An Informative Handbook for Encouraging Downtown Revitalization

Published January 26, 2017

Attracting consumers to spend time and money in downtown areas is a struggle many business owners and lawmakers face, and a new manual by an urban planning expert explains how to accomplish that goal.

In The Downtown Message: What Your Business District Says Can Make It More Successful, author and urban development expert John Gann explains how businesses and governments can work together to attract consumers to downtown areas, by reforming the “messages” those areas give people.

Unconventional Conclusion

This manual is targeted at business owners and city lawmakers, who are busy and may have little interest in abstract theories and hypotheticals. Instead of wasting time pontificating, Gann fills his book with real-world experiences and case studies based on real data and research, reaching what he calls an “unconventional conclusion.”

“This manual is based on an unconventional conclusion,” Gann wrote. “It is that the most important factor in the commercial success of a downtown business area is the message it delivers. … This manual is concerned with the commercial success of downtown, which significantly happens to be the support for downtown’s other roles. There are similarly diverse ideas about what kind of place downtown is. This manual endorses its original function as a place of business and recognizes that business is still its sine qua non.”

Explaining Urban Research

The manual is divided into three main parts, with numerous, easily digested subsections that include numerous citations and real-world examples.

Citing research by scholars such as William Whyte and Paco Underhill, Gann explains why most centralized urban planning fails to revitalize downtown areas. Instead of attempting to create prescriptive spaces for people, planning should create spaces defined by what people do there, Gann says.

“Whyte and Underhill watched people respond to the message the physical environment sent,” Gann wrote. “As practitioners with backgrounds in urban planning, Whyte and Underhill were contrarians. Planners typically try to prescribe behavior for the public rather than observe and accommodate what people do. These two researchers were content to go where the people led them. Downtown business areas can do better if they follow their example.”

Competing for People’s Time

Many people are already visiting downtown, Gann writes, so business owners must convince people to shop downtown instead of doing other things during those visits.

Unlike nearly all shopping malls and highway commercial strips, downtowns are multifunctional places,” Gann writes. “They are not just stores. People who have no interest in shopping come downtown every day. Their doctor is there; the post office is there; the bus terminal or train station is there; city hall and the county courthouse are there; and the museum and public library are there, as is the theatre or performing arts center. Most important, jobs are there. More people come downtown to make money than to spend it, but a concentration of people in an area where there are stores is still what every retailer wants. In downtown, there are lots of people who came without any marketing expenditure by the store to bring them in, but they’re not there to shop.”

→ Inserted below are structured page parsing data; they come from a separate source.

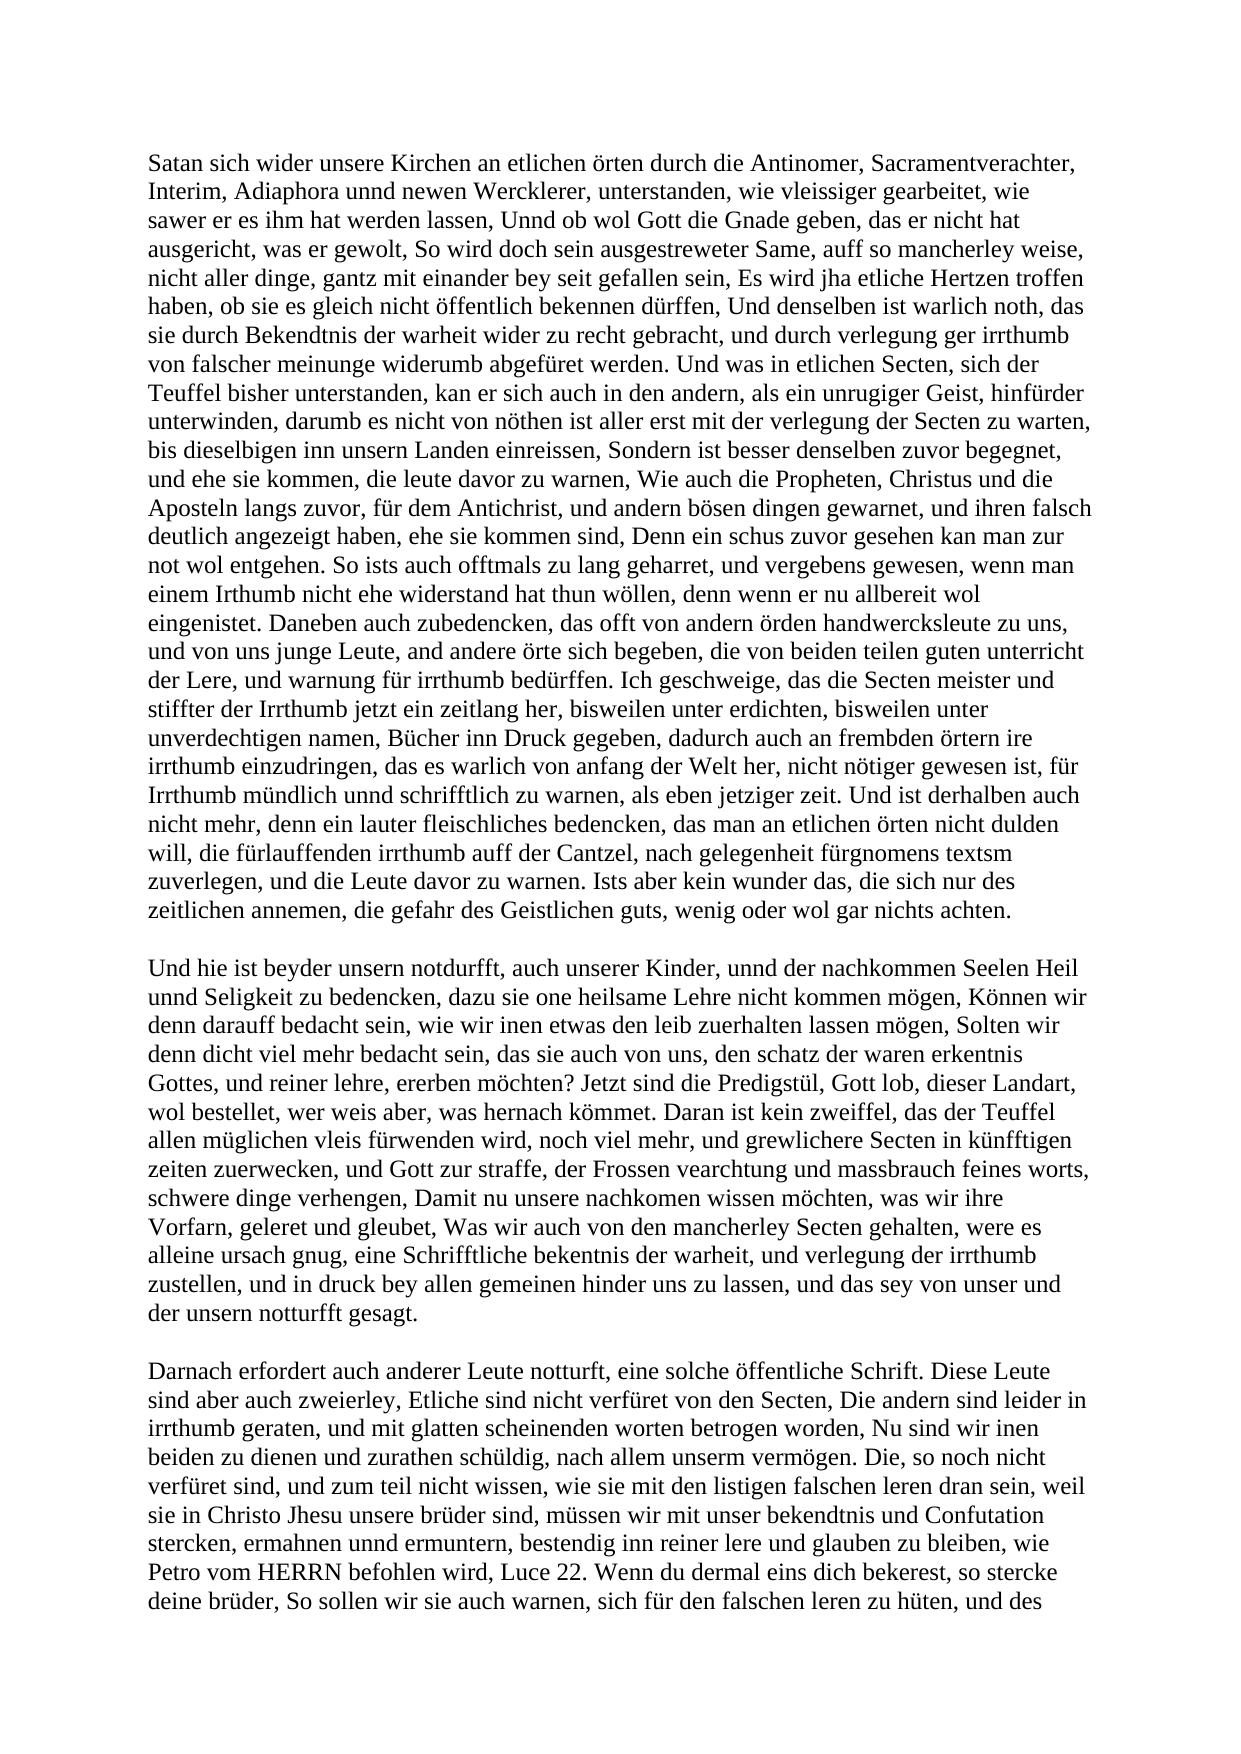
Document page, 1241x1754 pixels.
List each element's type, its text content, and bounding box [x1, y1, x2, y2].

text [148, 1356, 1093, 1615]
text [148, 148, 1093, 924]
text Und hie ist beyder unsern notdurfft, auch unserer Kinder, unnd der nachkommen Seelen Heil unnd Seligkeit zu bedencken, dazu sie one heilsame Lehre nicht kommen mögen, Können wir denn darauff bedacht sein, wie wir inen etwas den leib zuerhalten lassen mögen, Solten wir denn dicht viel mehr bedacht sein, das sie auch von uns, den schatz der waren erkentnis Gottes, und reiner lehre, ererben möchten? Jetzt sind die Predigstül, Gott lob, dieser Landart, wol bestellet, wer weis aber, was hernach kömmet. Daran ist kein zweiffel, das der Teuffel allen müglichen vleis fürwenden wird, noch viel mehr, und grewlichere Secten in künfftigen zeiten zuerwecken, und Gott zur straffe, der Frossen vearchtung und massbrauch feines worts, schwere dinge verhengen, Damit nu unsere nachkomen wissen möchten, was wir ihre Vorfarn, geleret und gleubet, Was wir auch von den mancherley Secten gehalten, were es alleine ursach gnug, eine Schrifftliche bekentnis der warheit, und verlegung der irrthumb zustellen, und in druck bey allen gemeinen hinder uns zu lassen, und das sey von unser und der unsern notturfft gesagt. [148, 953, 1093, 1327]
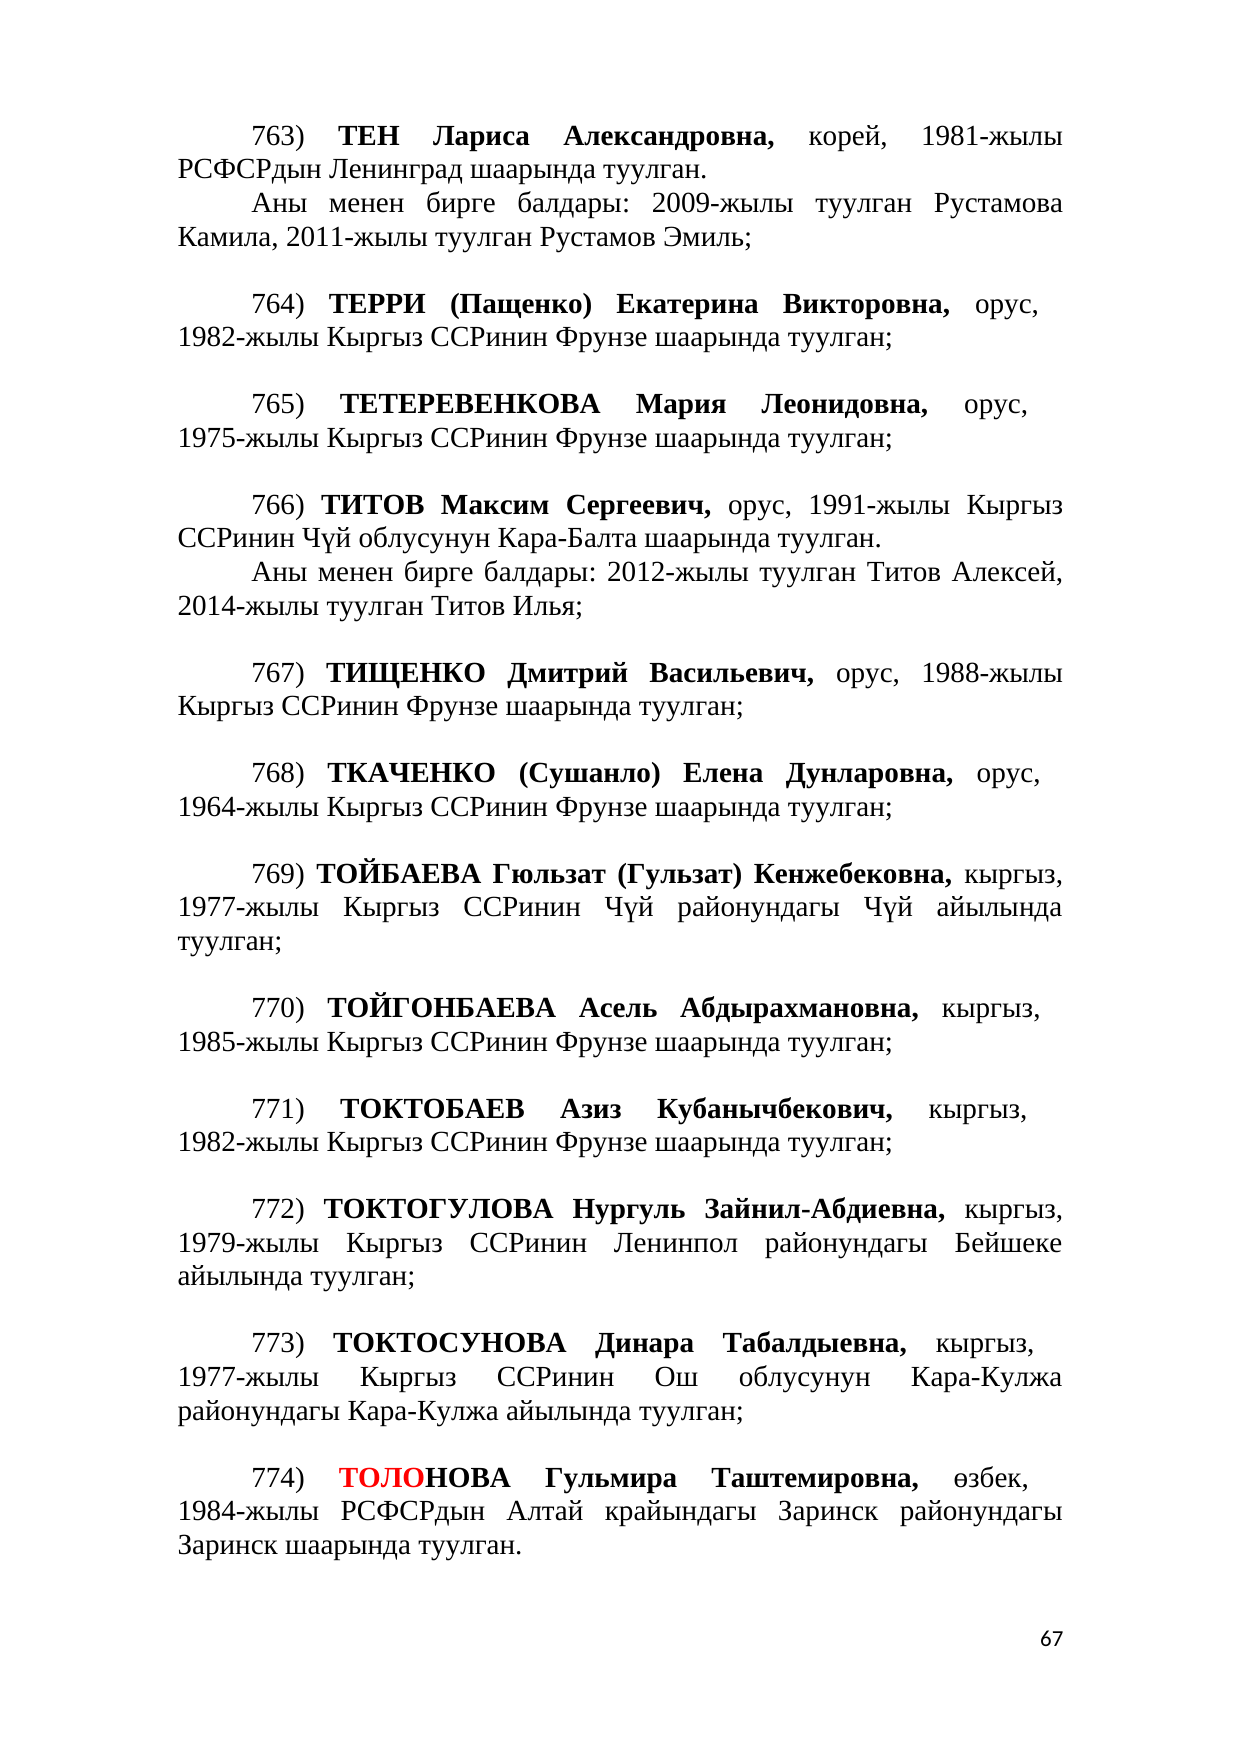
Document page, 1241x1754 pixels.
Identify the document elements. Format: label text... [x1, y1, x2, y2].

text 763) ТЕН Лариса Александровна, корей, 1981-жылы РСФСРдын Ленинград шаарында туулган. [177, 118, 1063, 185]
text Аны менен бирге балдары: 2009-жылы туулган Рустамова Камила, 2011-жылы туулган Рустамов Эмиль; [177, 185, 1063, 252]
text 773) ТОКТОСУНОВА Динара Табалдыевна, кыргыз, 1977-жылы Кыргыз ССРинин Ош облусунун Кара-Кулжа районундагы Кара-Кулжа айылында туулган; [177, 1326, 1063, 1426]
text 774) ТОЛОНОВА Гульмира Таштемировна, өзбек, 1984-жылы РСФСРдын Алтай крайындагы Заринск районундагы Заринск шаарында туулган. [177, 1460, 1063, 1560]
text 769) ТОЙБАЕВА Гюльзат (Гульзат) Кенжебековна, кыргыз, 1977-жылы Кыргыз ССРинин Чүй районундагы Чүй айылында туулган; [177, 856, 1063, 957]
text 767) ТИЩЕНКО Дмитрий Васильевич, орус, 1988-жылы Кыргыз ССРинин Фрунзе шаарында туулган; [177, 655, 1063, 722]
text 768) ТКАЧЕНКО (Сушанло) Елена Дунларовна, орус, 1964-жылы Кыргыз ССРинин Фрунзе шаарында туулган; [177, 755, 1063, 822]
text 771) ТОКТОБАЕВ Азиз Кубанычбекович, кыргыз, 1982-жылы Кыргыз ССРинин Фрунзе шаарында туулган; [177, 1091, 1063, 1158]
text Аны менен бирге балдары: 2012-жылы туулган Титов Алексей, 2014-жылы туулган Титов Илья; [177, 554, 1063, 621]
text 766) ТИТОВ Максим Сергеевич, орус, 1991-жылы Кыргыз ССРинин Чүй облусунун Кара-Балта шаарында туулган. [177, 487, 1063, 554]
text 764) ТЕРРИ (Пащенко) Екатерина Викторовна, орус, 1982-жылы Кыргыз ССРинин Фрунзе шаарында туулган; [177, 286, 1063, 353]
text 772) ТОКТОГУЛОВА Нургуль Зайнил-Абдиевна, кыргыз, 1979-жылы Кыргыз ССРинин Ленинпол районундагы Бейшеке айылында туулган; [177, 1191, 1063, 1292]
text 765) ТЕТЕРЕВЕНКОВА Мария Леонидовна, орус, 1975-жылы Кыргыз ССРинин Фрунзе шаарында туулган; [177, 386, 1063, 453]
text 770) ТОЙГОНБАЕВА Асель Абдырахмановна, кыргыз, 1985-жылы Кыргыз ССРинин Фрунзе шаарында туулган; [177, 990, 1063, 1057]
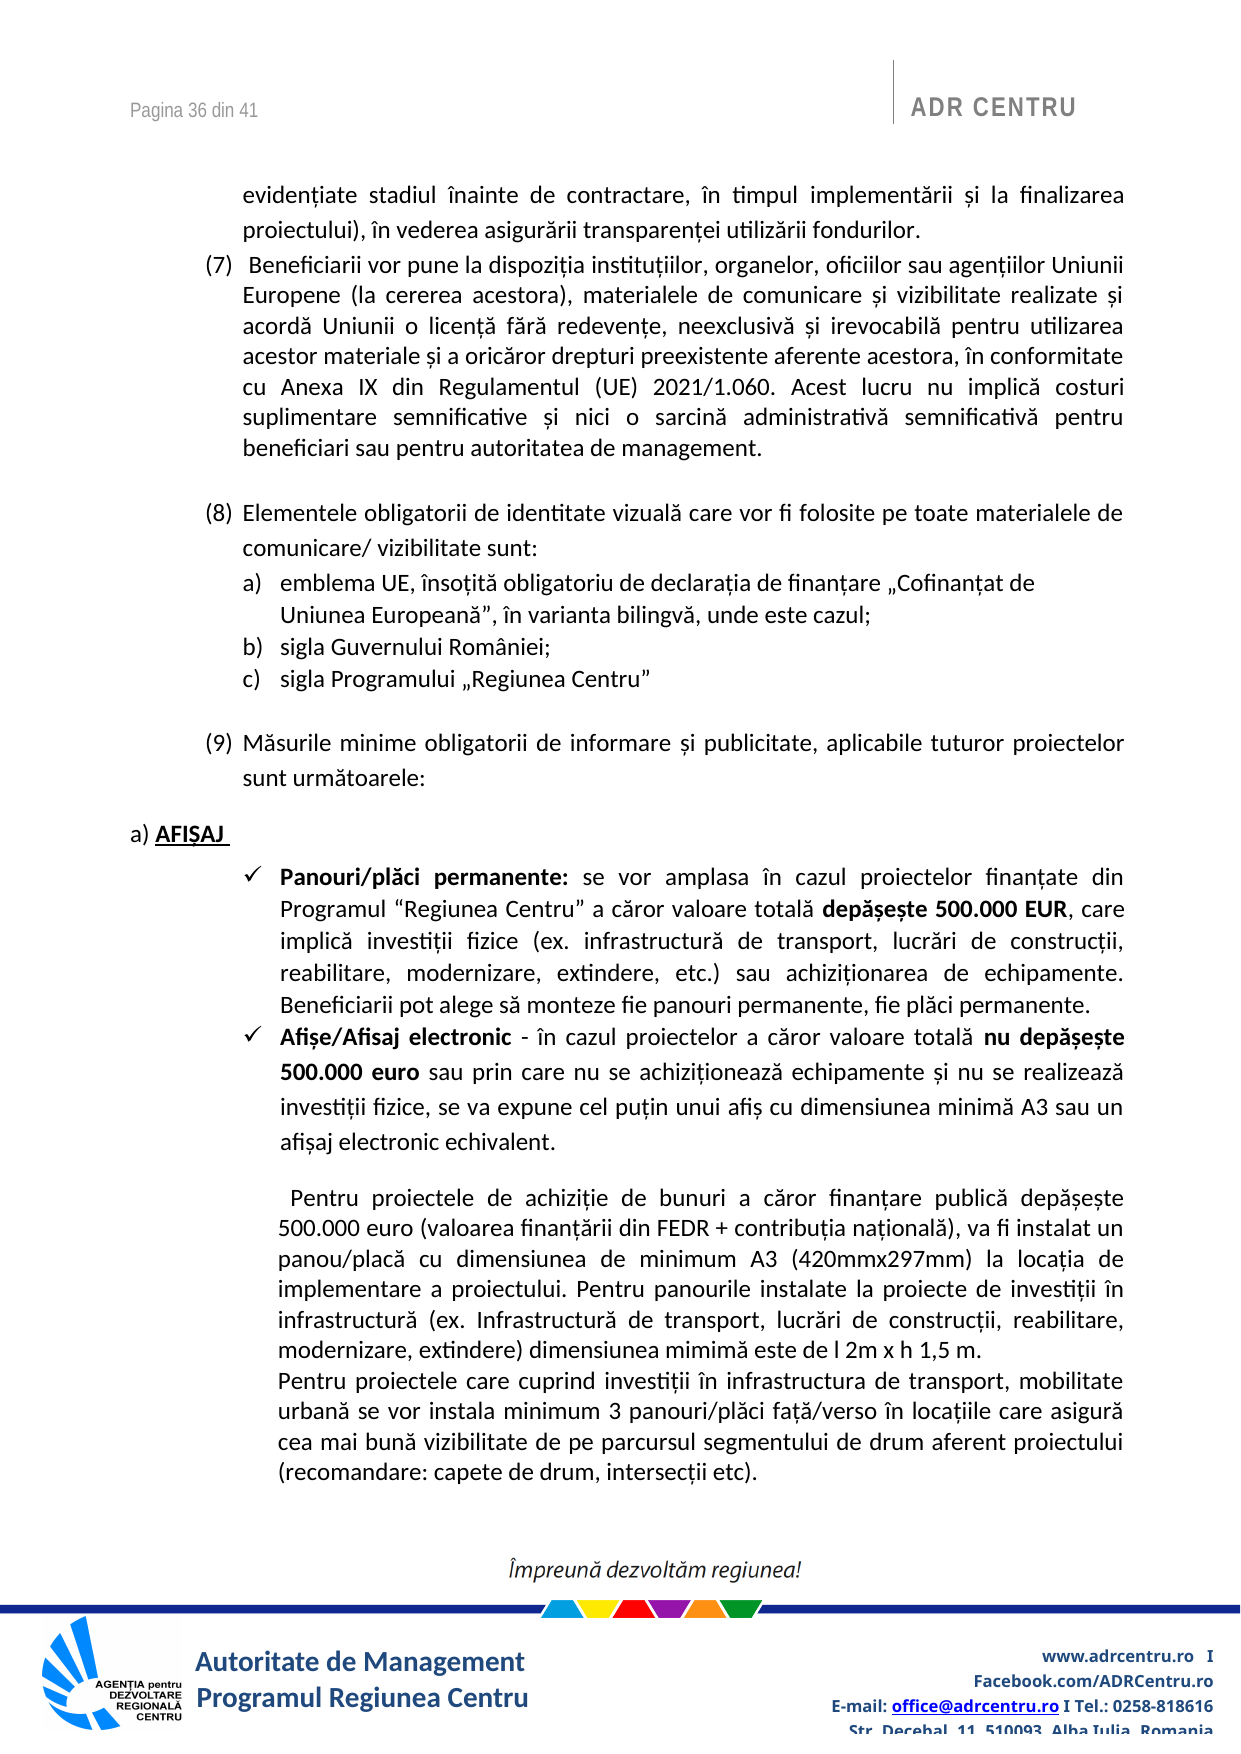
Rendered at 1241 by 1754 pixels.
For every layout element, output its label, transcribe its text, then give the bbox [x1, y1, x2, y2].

list Măsurile minime obligatorii de informare şi publicitate, aplicabile tuturor proiectelor sunt următoarele: [205, 727, 1125, 793]
list Beneficiarii vor pune la dispoziția instituțiilor, organelor, oficiilor sau agențiilor Uniunii Europene (la cererea acestora), materialele de comunicare și vizibilitate realizate și acordă Uniunii o licență fără redevențe, neexclusivă și irevocabilă pentru utilizarea acestor materiale și a oricăror drepturi preexistente aferente acestora, în conformitate cu Anexa IX din Regulamentul (UE) 2021/1.060. Acest lucru nu implică costuri suplimentare semnificative și nici o sarcină administrativă semnificativă pentru beneficiari sau pentru autoritatea de management. [205, 249, 1125, 462]
list Afișe/Afisaj electronic - în cazul proiectelor a căror valoare totală nu depășește 500.000 euro sau prin care nu se achiziționează echipamente și nu se realizează investiții fizice, se va expune cel puțin unui afiș cu dimensiunea minimă A3 sau un afișaj electronic echivalent. [242, 1021, 1125, 1157]
text Pentru proiectele care cuprind investiții în infrastructura de transport, mobilitate urbană se vor instala minimum 3 panouri/plăci față/verso în locațiile care asigură cea mai bună vizibilitate de pe parcursul segmentului de drum aferent proiectului (recomandare: capete de drum, intersecții etc). [278, 1365, 1125, 1487]
picture [574, 1600, 1241, 1618]
picture [0, 1600, 550, 1730]
text Pentru proiectele de achiziție de bunuri a căror finanțare publică depășește 500.000 euro (valoarea finanțării din FEDR + contribuția națională), va fi instalat un panou/placă cu dimensiunea de minimum A3 (420mmx297mm) la locația de implementare a proiectului. Pentru panourile instalate la proiecte de investiții în infrastructură (ex. Infrastructură de transport, lucrări de construcții, reabilitare, modernizare, extindere) dimensiunea mimimă este de l 2m x h 1,5 m. [278, 1182, 1125, 1365]
list sigla Programului „Regiunea Centru” [242, 663, 1125, 694]
text a) AFIȘAJ [130, 818, 1125, 849]
list Elementele obligatorii de identitate vizuală care vor fi folosite pe toate materialele de comunicare/ vizibilitate sunt: [205, 497, 1125, 563]
list Beneficiarii au obligaţia să pună la dispoziţia AM, la cererea acesteia, date şi informaţii despre proiecte şi stadiul lor de implementare, inclusiv fotografii (prin care să fie evidențiate stadiul înainte de contractare, în timpul implementării și la finalizarea proiectului), în vederea asigurării transparenței utilizării fondurilor. [205, 179, 1125, 244]
list sigla Guvernului României; [242, 631, 1125, 662]
list emblema UE, însoțită obligatoriu de declarația de finanțare „Cofinanțat de Uniunea Europeană”, în varianta bilingvă, unde este cazul; [242, 567, 1125, 630]
picture [495, 1556, 814, 1583]
list Panouri/plăci permanente: se vor amplasa în cazul proiectelor finanțate din Programul “Regiunea Centru” a căror valoare totală depășește 500.000 EUR, care implică investiții fizice (ex. infrastructură de transport, lucrări de construcții, reabilitare, modernizare, extindere, etc.) sau achiziționarea de echipamente. Beneficiarii pot alege să monteze fie panouri permanente, fie plăci permanente. [242, 861, 1125, 1019]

That’s an opportunity for retailers, Gann notes.

“And, because shoppers are busy these days and have less time to spend shopping, those non-shoppers are especially valuable,” Gann wrote. “So, it is important to be able to sell downtown and its stores to people who are not shopping.”

Unintentional Messaging

Downtown areas face challenges, and one of those challenges is the messages people receive from the environment.

For example, a sign marked “Parking Limit 30 Minutes” tells people they shouldn’t stay for long periods downtown, and parking meters give the impression to people “parking downtown is a privilege, for which you shoppers have to pay.”

Advantages Over Other Spaces

Gann concludes it’s possible to fix downtowns, because these areas have many advantages not enjoyed by other spaces, such as shopping malls and suburbs.

“The best shopping—indeed, the best anything—is never rushed,” Gann wrote. “Shopping streets downtown are low speed affairs compared with the suburban highways that host the malls, big boxes, and strip centers. Downtown lower speed limits and more traffic slow cars down. That gives prospects a better chance to see a store or its sign for a few more seconds, and an impromptu stop generated by that sighting is easier and safer to do on a low-speed road. People walk in a Downtown. They never walk along the highway where the newer competing stores are. You see more when you’re walking because of your slow speed, and it’s always easy and safe to slow down if a store catches your eye.”

Gann’s The Downtown Message: What Your Business District Says Can Make It More Successful is a clear-eyed explanation of the challenges downtown business owners and lawmakers face, offering great insights into how consumer-driven psychology and marketing can help revive struggling economic districts.